For the “low compile time” version, perhaps for when someone is trying to debug a function they’re root finding, and thus constantly redefining the method → recompiling,

# 0.7, cleaned up dep warnings / started with --depwarn=no
julia> using Test, BenchmarkTools

julia> import FunctionWrappers: FunctionWrapper

julia> const F64F64Func = FunctionWrapper{Float64,Tuple{Float64}}
FunctionWrapper{Float64,Tuple{Float64}}

julia> f(x) = exp(x) - x^4
f (generic function with 1 method)

julia> FWf = F64F64Func(f)
FunctionWrapper{Float64,Tuple{Float64}}(Ptr{Nothing} @0x00007f2fa4060ca0, Ptr{Nothing} @0x00007f2fa71a47f0, Base.RefValue{typeof(f)}(f), typeof(f))

julia> @inferred f(8.6)
-38.422008637020554

julia> @inferred FWf(8.6)
-38.422008637020554

julia> typeof(FWf)
FunctionWrapper{Float64,Tuple{Float64}}

julia> struct UnstableWrap
           f::Function
       end

julia> (UW::UnstableWrap)(x...) = UW.f(x...)

julia> uf(8.6)
-38.422008637020554

julia> @inferred uf(8.6)
ERROR: return type Float64 does not match inferred return type Any
Stacktrace:
 [1] error(::String) at ./error.jl:33
 [2] top-level scope at none:0

This is type stable and non-allocating.

julia> using BenchmarkTools

julia> @benchmark f(8.6)
BenchmarkTools.Trial: 
  memory estimate:  0 bytes
  allocs estimate:  0
  --------------
  minimum time:     2.992 ns (0.00% GC)
  median time:      2.997 ns (0.00% GC)
  mean time:        3.009 ns (0.00% GC)
  maximum time:     14.001 ns (0.00% GC)
  --------------
  samples:          10000
  evals/sample:     1000

julia> @benchmark $FWf(8.6)
BenchmarkTools.Trial: 
  memory estimate:  0 bytes
  allocs estimate:  0
  --------------
  minimum time:     129.376 ns (0.00% GC)
  median time:      129.572 ns (0.00% GC)
  mean time:        131.515 ns (0.00% GC)
  maximum time:     215.137 ns (0.00% GC)
  --------------
  samples:          10000
  evals/sample:     886

julia> @benchmark $uf(8.6)
BenchmarkTools.Trial: 
  memory estimate:  32 bytes
  allocs estimate:  2
  --------------
  minimum time:     174.538 ns (0.00% GC)
  median time:      176.032 ns (0.00% GC)
  mean time:        194.097 ns (7.44% GC)
  maximum time:     98.510 μs (99.77% GC)
  --------------
  samples:          10000
  evals/sample:     714

Versus full specialization, it’s only about an eighth of a second overhead after a million iterations on this computer, but I’d still prefer a dedicated simulation version that just specializes on the function.

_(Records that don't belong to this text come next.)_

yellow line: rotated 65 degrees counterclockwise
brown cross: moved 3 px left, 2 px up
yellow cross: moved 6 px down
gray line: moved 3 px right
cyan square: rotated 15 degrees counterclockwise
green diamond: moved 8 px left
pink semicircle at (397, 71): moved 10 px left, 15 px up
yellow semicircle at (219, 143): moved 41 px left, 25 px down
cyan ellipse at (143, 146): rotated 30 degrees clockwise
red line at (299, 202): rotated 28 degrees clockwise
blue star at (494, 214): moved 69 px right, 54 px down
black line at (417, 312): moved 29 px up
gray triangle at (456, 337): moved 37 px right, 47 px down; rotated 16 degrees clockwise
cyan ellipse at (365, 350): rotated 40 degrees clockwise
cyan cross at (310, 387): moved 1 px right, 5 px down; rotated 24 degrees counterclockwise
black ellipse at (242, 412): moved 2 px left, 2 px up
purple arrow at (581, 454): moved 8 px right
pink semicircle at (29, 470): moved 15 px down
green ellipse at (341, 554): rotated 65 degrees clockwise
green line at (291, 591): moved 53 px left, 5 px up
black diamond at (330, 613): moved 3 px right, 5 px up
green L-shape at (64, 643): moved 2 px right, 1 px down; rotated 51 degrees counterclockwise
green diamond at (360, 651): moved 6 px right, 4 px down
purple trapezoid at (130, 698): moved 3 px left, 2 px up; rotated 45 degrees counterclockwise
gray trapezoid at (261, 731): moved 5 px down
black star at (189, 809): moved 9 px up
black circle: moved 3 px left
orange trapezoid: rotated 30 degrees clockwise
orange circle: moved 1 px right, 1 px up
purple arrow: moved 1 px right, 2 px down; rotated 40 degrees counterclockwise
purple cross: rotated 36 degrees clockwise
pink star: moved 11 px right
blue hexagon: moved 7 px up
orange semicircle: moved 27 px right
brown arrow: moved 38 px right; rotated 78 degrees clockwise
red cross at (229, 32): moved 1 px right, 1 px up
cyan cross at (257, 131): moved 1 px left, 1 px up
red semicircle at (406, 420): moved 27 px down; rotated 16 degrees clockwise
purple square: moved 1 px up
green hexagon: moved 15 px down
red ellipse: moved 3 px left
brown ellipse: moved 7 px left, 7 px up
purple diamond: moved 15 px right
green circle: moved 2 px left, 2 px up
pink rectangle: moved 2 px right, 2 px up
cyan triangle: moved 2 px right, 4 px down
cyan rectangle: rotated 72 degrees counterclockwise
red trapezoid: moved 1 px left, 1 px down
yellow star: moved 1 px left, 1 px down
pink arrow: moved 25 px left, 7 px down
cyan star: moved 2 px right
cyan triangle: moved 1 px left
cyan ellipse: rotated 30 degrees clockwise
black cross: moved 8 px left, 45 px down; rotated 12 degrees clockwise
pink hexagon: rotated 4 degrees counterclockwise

I do think using this looks like a good upgrade for everything currently avoiding specializing on functions by leaving them abstract and doing dynamic dispatches every time. That includes Roots.jl and Optim (NLSolversBase.jl/oncedifferentiable.jl at master · JuliaNLSolvers/NLSolversBase.jl · GitHub) at least.

It would need to recompile more for (eg, SArray{Tuple{3},Float64,1,3} vs SArray{Tuple{4},Float64,1,4}), but I think it’s a good compromise. Changing the input type is going to force a lot of recompilation anyway.